Department of Dermatology, University of Zurich, Zurich, Switzerland.
Institute of Pharmaceutical Sciences, ETH Zurich, Zurich, Switzerland.
Front Immunol. 2019 Jul 5;10:1548. doi: 10.3389/fimmu.2019.01548. eCollection 2019.
Cytotoxic T lymphocytes (CTLs) are key players in fighting cancer, and their induction is a major focus in the design of therapeutic vaccines. Yet, therapeutic vaccine efficacy is limited, in part due to the suboptimal vaccine processing by antigen-presenting cells (APCs). Such processing typically takes place via the MHC class II pathway for CD4 T-cell activation and MHC class I pathway for activation of CD8 CTLs. We show that a combination of skin photochemical treatment and immunization, so-called photochemical internalization (PCI) facilitated CTL activation due to the photochemical adjuvant effect induced by photosensitizer, oxygen, and light. Mice were immunized intradermally with antigen and photosensitizer, followed by controlled light exposure. PCI-treated mice showed strong activation of CD8 T cells, with improved IFN-γ production and cytotoxicity, as compared to mice immunized without parallel PCI treatment. Surprisingly, the CD8 T-cell effector functions were not impaired in MHC class II- or CD4 T-cell-deficient mice. Moreover, PCI-based vaccination caused tumor regression independent of MHC class II or CD4 T cells presence in melanoma bearing mice. Together, the data demonstrate that PCI can act as a powerful adjuvant in cancer vaccines, even in hosts with impaired T-helper functions.

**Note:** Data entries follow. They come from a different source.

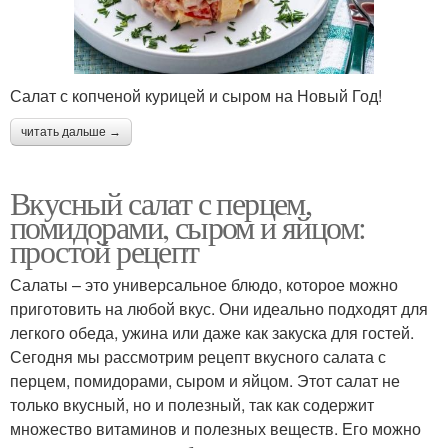
Салат с копченой курицей и сыром на Новый Год!
читать дальше →
Вкусный салат с перцем,
помидорами, сыром и яйцом:
простой рецепт
Салаты – это универсальное блюдо, которое можно
приготовить на любой вкус. Они идеально подходят для
легкого обеда, ужина или даже как закуска для гостей.
Сегодня мы рассмотрим рецепт вкусного салата с
перцем, помидорами, сыром и яйцом. Этот салат не
только вкусный, но и полезный, так как содержит
множество витаминов и полезных веществ. Его можно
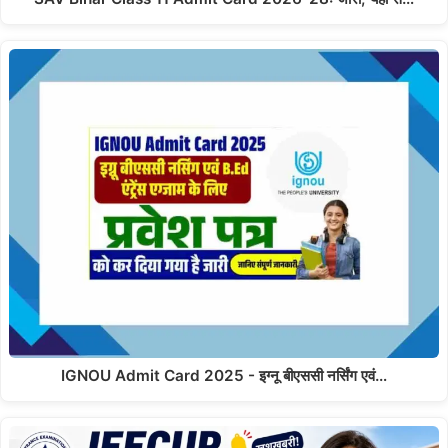
IGNOU Admit Card 2025 - इग्नू बीएससी नर्सिंग एवं…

细胞毒性 T 淋巴细胞(CTLs)是抗癌的关键因素,其诱导是治疗性疫苗设计的主要焦点。然而,治疗性疫苗的疗效有限,部分原因是抗原呈递细胞(APCs)对疫苗的处理不理想。这种处理通常通过 MHC 类 II 途径进行 CD4 T 细胞的激活,通过 MHC 类 I 途径进行 CD8 CTL 的激活。我们表明,皮肤光化学处理和免疫接种的组合,即所谓的光化学内化(PCI),由于光增敏剂、氧气和光诱导的光化学佐剂效应,促进了 CTL 的激活。用抗原和光增敏剂对小鼠进行皮内免疫,然后进行受控的光暴露。与未经平行 PCI 处理的免疫小鼠相比,PCI 处理的小鼠表现出强烈的 CD8 T 细胞激活,IFN-γ产生和细胞毒性得到改善。令人惊讶的是,在 MHC 类 II 或 CD4 T 细胞缺陷型小鼠中,CD8 T 细胞的效应功能并未受损。此外,基于 PCI 的疫苗接种可导致肿瘤消退,而与黑色素瘤荷瘤小鼠中 MHC 类 II 或 CD4 T 细胞的存在无关。总之,这些数据表明,即使在 T 辅助功能受损的宿主中,PCI 也可以作为癌症疫苗的强大佐剂。